Earlier in the day, hundreds of heavily armed officers swarmed the sprawling UCLA campus after a shooting forced thousands to barricade themselves in classrooms and offices, some using belts and chairs to secure doors, until authorities determined the gunman and single victim were dead.
About two hours after the first 911 call came in around 10 a.m., with the center of campus still saturated with officers, Los Angeles Police Chief Charlie Beck said it was a murder-suicide and declared the threat over.
Two men were dead in an engineering building office, and authorities found a gun and what might be a suicide note, he said. Authorities said a motive was not immediately clear.
The response to the shooting was overwhelming: Teams of officers in helmets and bulletproof vests looking for victims and suspects ran across the normally tranquil campus. Some with high-powered rifles yelled for bystanders to flee.
Groups of officers stormed into buildings that had been locked down and cleared hallways as police helicopters hovered overhead.

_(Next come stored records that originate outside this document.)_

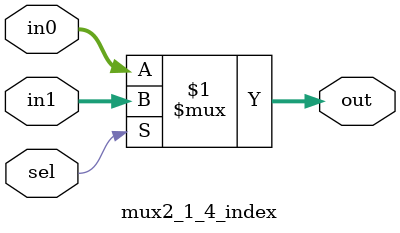
<source format=sv>
module mux2_1_4_index (
    input  logic       sel,
    input  logic [3:0] in0,
    input  logic [3:0] in1,
    output logic [3:0] out
);
  assign out = sel ?  in1 : in0;
endmodule

</source>
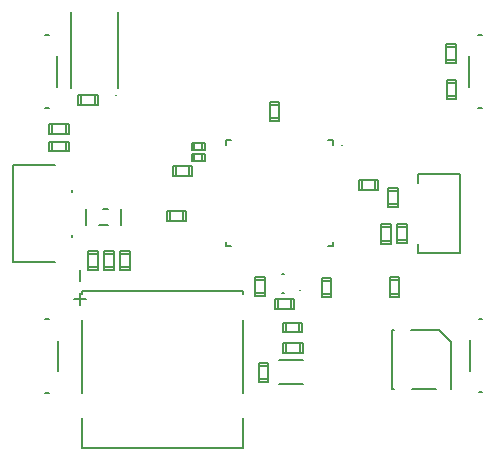
<source format=gbo>
%FSLAX46Y46*%
G04 Gerber Fmt 4.6, Leading zero omitted, Abs format (unit mm)*
G04 Created by KiCad (PCBNEW (2014-07-14 BZR 4996)-product) date wto, 15 lip 2014, 18:35:06*
%MOMM*%
G01*
G04 APERTURE LIST*
%ADD10C,0.100000*%
%ADD11C,0.127000*%
%ADD12C,0.170000*%
%ADD13C,0.150000*%
%ADD14C,0.200000*%
G04 APERTURE END LIST*
D10*
D11*
X92267302Y-98835980D02*
X91454502Y-98835980D01*
X91479902Y-97718380D02*
X92267302Y-97718380D01*
X91454502Y-97464380D02*
X91454502Y-99089980D01*
X91454502Y-99089980D02*
X92267302Y-99089980D01*
X92267302Y-99089980D02*
X92267302Y-97464380D01*
X92267302Y-97464380D02*
X91454502Y-97464380D01*
X99465928Y-94083128D02*
X99465928Y-94895928D01*
X98348328Y-94870528D02*
X98348328Y-94083128D01*
X98094328Y-94895928D02*
X99719928Y-94895928D01*
X99719928Y-94895928D02*
X99719928Y-94083128D01*
X99719928Y-94083128D02*
X98094328Y-94083128D01*
X98094328Y-94083128D02*
X98094328Y-94895928D01*
X117664340Y-93492828D02*
X116851540Y-93492828D01*
X116876940Y-92375228D02*
X117664340Y-92375228D01*
X116851540Y-92121228D02*
X116851540Y-93746828D01*
X116851540Y-93746828D02*
X117664340Y-93746828D01*
X117664340Y-93746828D02*
X117664340Y-92121228D01*
X117664340Y-92121228D02*
X116851540Y-92121228D01*
X114611182Y-92291686D02*
X114611182Y-91478886D01*
X115728782Y-91504286D02*
X115728782Y-92291686D01*
X115982782Y-91478886D02*
X114357182Y-91478886D01*
X114357182Y-91478886D02*
X114357182Y-92291686D01*
X114357182Y-92291686D02*
X115982782Y-92291686D01*
X115982782Y-92291686D02*
X115982782Y-91478886D01*
X100022422Y-90257122D02*
X100022422Y-91069922D01*
X98904822Y-91044522D02*
X98904822Y-90257122D01*
X98650822Y-91069922D02*
X100276422Y-91069922D01*
X100276422Y-91069922D02*
X100276422Y-90257122D01*
X100276422Y-90257122D02*
X98650822Y-90257122D01*
X98650822Y-90257122D02*
X98650822Y-91069922D01*
X117801620Y-101061622D02*
X116988820Y-101061622D01*
X117014220Y-99944022D02*
X117801620Y-99944022D01*
X116988820Y-99690022D02*
X116988820Y-101315622D01*
X116988820Y-101315622D02*
X117801620Y-101315622D01*
X117801620Y-101315622D02*
X117801620Y-99690022D01*
X117801620Y-99690022D02*
X116988820Y-99690022D01*
X112019420Y-101088022D02*
X111206620Y-101088022D01*
X111232020Y-99970422D02*
X112019420Y-99970422D01*
X111206620Y-99716422D02*
X111206620Y-101342022D01*
X111206620Y-101342022D02*
X112019420Y-101342022D01*
X112019420Y-101342022D02*
X112019420Y-99716422D01*
X112019420Y-99716422D02*
X111206620Y-99716422D01*
X117603820Y-95440421D02*
X118416620Y-95440421D01*
X118391220Y-96558021D02*
X117603820Y-96558021D01*
X118416620Y-96812021D02*
X118416620Y-95186421D01*
X118416620Y-95186421D02*
X117603820Y-95186421D01*
X117603820Y-95186421D02*
X117603820Y-96812021D01*
X117603820Y-96812021D02*
X118416620Y-96812021D01*
X116262626Y-95470422D02*
X117075426Y-95470422D01*
X117050026Y-96588022D02*
X116262626Y-96588022D01*
X117075426Y-96842022D02*
X117075426Y-95216422D01*
X117075426Y-95216422D02*
X116262626Y-95216422D01*
X116262626Y-95216422D02*
X116262626Y-96842022D01*
X116262626Y-96842022D02*
X117075426Y-96842022D01*
X107640102Y-86214944D02*
X106827302Y-86214944D01*
X106852702Y-85097344D02*
X107640102Y-85097344D01*
X106827302Y-84843344D02*
X106827302Y-86468944D01*
X106827302Y-86468944D02*
X107640102Y-86468944D01*
X107640102Y-86468944D02*
X107640102Y-84843344D01*
X107640102Y-84843344D02*
X106827302Y-84843344D01*
D12*
X119405993Y-97651401D02*
X122955993Y-97651401D01*
X119405993Y-96901401D02*
X119405993Y-97651401D01*
X119405993Y-90951401D02*
X122955993Y-90951401D01*
X119405993Y-90951401D02*
X119405993Y-91701401D01*
X122955993Y-90951401D02*
X122955993Y-97651401D01*
D13*
X109622640Y-106719877D02*
X107622640Y-106719877D01*
X109622640Y-108719877D02*
X107622640Y-108719877D01*
D12*
X93144895Y-93901600D02*
X92744895Y-93901600D01*
X93144895Y-95301600D02*
X92344895Y-95301600D01*
X94244895Y-95301600D02*
X94244895Y-93901600D01*
X91244895Y-95301600D02*
X91244895Y-93901600D01*
X124516009Y-109419001D02*
X124816009Y-109419001D01*
X123766009Y-105019001D02*
X123766009Y-107619001D01*
X124816009Y-103219001D02*
X124516009Y-103219001D01*
X88114781Y-103244801D02*
X87814781Y-103244801D01*
X88864781Y-107644801D02*
X88864781Y-105044801D01*
X87814781Y-109444801D02*
X88114781Y-109444801D01*
X124486209Y-85389001D02*
X124786209Y-85389001D01*
X123736209Y-80989001D02*
X123736209Y-83589001D01*
X124786209Y-79189001D02*
X124486209Y-79189001D01*
X88093181Y-79175201D02*
X87793181Y-79175201D01*
X88843181Y-83575201D02*
X88843181Y-80975201D01*
X87793181Y-85375201D02*
X88093181Y-85375201D01*
X122177711Y-105136320D02*
X121177711Y-104136320D01*
X117177711Y-109136320D02*
X117377711Y-109136320D01*
X117177711Y-104136320D02*
X117377711Y-104136320D01*
X120877711Y-109136320D02*
X118877711Y-109136320D01*
X122177711Y-109136320D02*
X122177711Y-105136320D01*
X121177711Y-104136320D02*
X118777711Y-104136320D01*
X117177711Y-104136320D02*
X117177711Y-109136320D01*
D11*
X92804058Y-97672960D02*
X93616858Y-97672960D01*
X93591458Y-98790560D02*
X92804058Y-98790560D01*
X93616858Y-99044560D02*
X93616858Y-97418960D01*
X93616858Y-97418960D02*
X92804058Y-97418960D01*
X92804058Y-97418960D02*
X92804058Y-99044560D01*
X92804058Y-99044560D02*
X93616858Y-99044560D01*
X122602222Y-84369980D02*
X121789422Y-84369980D01*
X121814822Y-83252380D02*
X122602222Y-83252380D01*
X121789422Y-82998380D02*
X121789422Y-84623980D01*
X121789422Y-84623980D02*
X122602222Y-84623980D01*
X122602222Y-84623980D02*
X122602222Y-82998380D01*
X122602222Y-82998380D02*
X121789422Y-82998380D01*
X88418580Y-89019938D02*
X88418580Y-88207138D01*
X89536180Y-88232538D02*
X89536180Y-89019938D01*
X89790180Y-88207138D02*
X88164580Y-88207138D01*
X88164580Y-88207138D02*
X88164580Y-89019938D01*
X88164580Y-89019938D02*
X89790180Y-89019938D01*
X89790180Y-89019938D02*
X89790180Y-88207138D01*
X94951978Y-98799628D02*
X94139178Y-98799628D01*
X94164578Y-97682028D02*
X94951978Y-97682028D01*
X94139178Y-97428028D02*
X94139178Y-99053628D01*
X94139178Y-99053628D02*
X94951978Y-99053628D01*
X94951978Y-99053628D02*
X94951978Y-97428028D01*
X94951978Y-97428028D02*
X94139178Y-97428028D01*
D12*
X90068999Y-92489001D02*
X90068999Y-92289001D01*
X90068999Y-96289001D02*
X90068999Y-96089001D01*
X85068999Y-98389001D02*
X88668999Y-98389001D01*
X85068999Y-90189001D02*
X88668999Y-90189001D01*
X85068999Y-98389001D02*
X85068999Y-90189001D01*
D11*
X122576822Y-81324180D02*
X121764022Y-81324180D01*
X121789422Y-80206580D02*
X122576822Y-80206580D01*
X121764022Y-79952580D02*
X121764022Y-81578180D01*
X121764022Y-81578180D02*
X122576822Y-81578180D01*
X122576822Y-81578180D02*
X122576822Y-79952580D01*
X122576822Y-79952580D02*
X121764022Y-79952580D01*
X89537020Y-86701262D02*
X89537020Y-87514062D01*
X88419420Y-87488662D02*
X88419420Y-86701262D01*
X88165420Y-87514062D02*
X89791020Y-87514062D01*
X89791020Y-87514062D02*
X89791020Y-86701262D01*
X89791020Y-86701262D02*
X88165420Y-86701262D01*
X88165420Y-86701262D02*
X88165420Y-87514062D01*
X90875780Y-85086778D02*
X90875780Y-84273978D01*
X91993380Y-84299378D02*
X91993380Y-85086778D01*
X92247380Y-84273978D02*
X90621780Y-84273978D01*
X90621780Y-84273978D02*
X90621780Y-85086778D01*
X90621780Y-85086778D02*
X92247380Y-85086778D01*
X92247380Y-85086778D02*
X92247380Y-84273978D01*
X106710018Y-108316357D02*
X105897218Y-108316357D01*
X105922618Y-107198757D02*
X106710018Y-107198757D01*
X105897218Y-106944757D02*
X105897218Y-108570357D01*
X105897218Y-108570357D02*
X106710018Y-108570357D01*
X106710018Y-108570357D02*
X106710018Y-106944757D01*
X106710018Y-106944757D02*
X105897218Y-106944757D01*
X109349440Y-105256141D02*
X109349440Y-106068941D01*
X108231840Y-106043541D02*
X108231840Y-105256141D01*
X107977840Y-106068941D02*
X109603440Y-106068941D01*
X109603440Y-106068941D02*
X109603440Y-105256141D01*
X109603440Y-105256141D02*
X107977840Y-105256141D01*
X107977840Y-105256141D02*
X107977840Y-106068941D01*
X108215000Y-104340099D02*
X108215000Y-103527299D01*
X109332600Y-103552699D02*
X109332600Y-104340099D01*
X109586600Y-103527299D02*
X107961000Y-103527299D01*
X107961000Y-103527299D02*
X107961000Y-104340099D01*
X107961000Y-104340099D02*
X109586600Y-104340099D01*
X109586600Y-104340099D02*
X109586600Y-103527299D01*
D14*
X93815801Y-84248200D02*
X93815801Y-84243200D01*
D12*
X90015801Y-83643200D02*
X90015801Y-77243200D01*
X94015801Y-83643200D02*
X94015801Y-77243200D01*
D11*
X100452525Y-89255122D02*
X100452525Y-89813922D01*
X101112925Y-89255122D02*
X101112925Y-89813922D01*
X101316125Y-89255122D02*
X101316125Y-89813922D01*
X101316125Y-89813922D02*
X100249325Y-89813922D01*
X100249325Y-89813922D02*
X100249325Y-89255122D01*
X100249325Y-89255122D02*
X101316125Y-89255122D01*
X100448925Y-88322322D02*
X100448925Y-88881122D01*
X101109325Y-88322322D02*
X101109325Y-88881122D01*
X101312525Y-88322322D02*
X101312525Y-88881122D01*
X101312525Y-88881122D02*
X100245725Y-88881122D01*
X100245725Y-88881122D02*
X100245725Y-88322322D01*
X100245725Y-88322322D02*
X101312525Y-88322322D01*
D12*
X90730197Y-100041173D02*
X90730197Y-99041173D01*
X90730197Y-102041173D02*
X90730197Y-101041173D01*
X90230197Y-101541173D02*
X91230197Y-101541173D01*
D11*
X108636800Y-101527301D02*
X108636800Y-102340101D01*
X107519200Y-102314701D02*
X107519200Y-101527301D01*
X107265200Y-102340101D02*
X108890800Y-102340101D01*
X108890800Y-102340101D02*
X108890800Y-101527301D01*
X108890800Y-101527301D02*
X107265200Y-101527301D01*
X107265200Y-101527301D02*
X107265200Y-102340101D01*
X105578601Y-99884500D02*
X106391401Y-99884500D01*
X106366001Y-101002100D02*
X105578601Y-101002100D01*
X106391401Y-101256100D02*
X106391401Y-99630500D01*
X106391401Y-99630500D02*
X105578601Y-99630500D01*
X105578601Y-99630500D02*
X105578601Y-101256100D01*
X105578601Y-101256100D02*
X106391401Y-101256100D01*
D14*
X109416700Y-100762199D02*
X109411700Y-100762199D01*
D12*
X108061700Y-101012199D02*
X107861700Y-101012199D01*
X108061700Y-99412199D02*
X107861700Y-99412199D01*
X104538197Y-101074200D02*
X104538197Y-100844200D01*
X90938197Y-101074200D02*
X90938197Y-100844200D01*
X90938197Y-100844200D02*
X104538197Y-100844200D01*
X104538197Y-109474200D02*
X104538197Y-103274200D01*
X90938197Y-109474200D02*
X90938197Y-103274200D01*
X90938197Y-111574200D02*
X90938197Y-114144200D01*
X90938197Y-114144200D02*
X104538197Y-114144200D01*
X104538197Y-114144200D02*
X104538197Y-111574200D01*
X112959331Y-88475799D02*
X112954331Y-88475799D01*
X111754331Y-97075799D02*
X112154331Y-97075799D01*
X112154331Y-97075799D02*
X112154331Y-96675799D01*
X103154331Y-96675799D02*
X103154331Y-97075799D01*
X103154331Y-97075799D02*
X103554331Y-97075799D01*
X103554331Y-88075799D02*
X103154331Y-88075799D01*
X103154331Y-88075799D02*
X103154331Y-88475799D01*
X112154331Y-88475799D02*
X112154331Y-88075799D01*
X112154331Y-88075799D02*
X111754331Y-88075799D01*
M02*

</source>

Advised by university text alerts to turn out the lights and lock the doors where they were, many students let friends and family know they were safe in social media posts. Some described frantic evacuation scenes, while others wrote that their doors weren’t locking and posted photos of photocopiers and foosball tables they used as barricades.
It was the week before final exams at UCLA, whose 43,000 students make it the largest campus in the University of California system. Classes were canceled Wednesday but would resume today.